Scotland is a land with a rich, multilayered history, a place where every corner of the landscape is steeped in the past – a deserted croft on an island shore, a moor that was once a battlefield, a cave that sheltered Bonnie Prince Charlie. Hundreds of castles, from the plain but forbidding tower houses of Hermitage and Smailholm to the elaborate machicolated fortresses of Caerlaverock and Craigmillar, testify to the country’s often turbulent past. And battles that played a pivotal part in the building of a nation are remembered and brought to life at sites such as Bannockburn and Culloden.
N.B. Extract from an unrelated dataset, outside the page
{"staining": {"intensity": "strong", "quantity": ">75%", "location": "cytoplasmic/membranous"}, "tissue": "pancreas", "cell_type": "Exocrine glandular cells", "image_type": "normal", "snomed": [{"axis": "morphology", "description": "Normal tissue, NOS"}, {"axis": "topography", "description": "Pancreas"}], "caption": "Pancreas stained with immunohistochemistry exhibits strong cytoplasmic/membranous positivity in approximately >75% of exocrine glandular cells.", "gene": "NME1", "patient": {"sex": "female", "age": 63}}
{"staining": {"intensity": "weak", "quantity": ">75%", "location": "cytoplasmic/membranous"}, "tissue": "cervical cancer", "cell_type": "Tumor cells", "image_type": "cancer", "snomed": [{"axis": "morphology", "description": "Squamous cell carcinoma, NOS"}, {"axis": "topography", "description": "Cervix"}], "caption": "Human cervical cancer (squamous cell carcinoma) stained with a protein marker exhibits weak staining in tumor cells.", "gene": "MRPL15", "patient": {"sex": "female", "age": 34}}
Be it the poetry of Robert Burns, the crime fiction of Ian Rankin or the songs of Emeli Sandé, Scotland’s cultural exports are appreciated around the world every bit as much as whisky, tweed and tartan. But you can’t beat reading Burns’ poems in the village where he was born, enjoying an Inspector Rebus novel in Rankin’s own Edinburgh, or catching the latest Scottish bands at a music festival. And museums such as Glasgow’s Kelvingrove, Dundee’s Discovery Point and Aberdeen’s Maritime Museum celebrate the influence of Scottish artists, engineers, explorers, writers and inventors in shaping the modern world.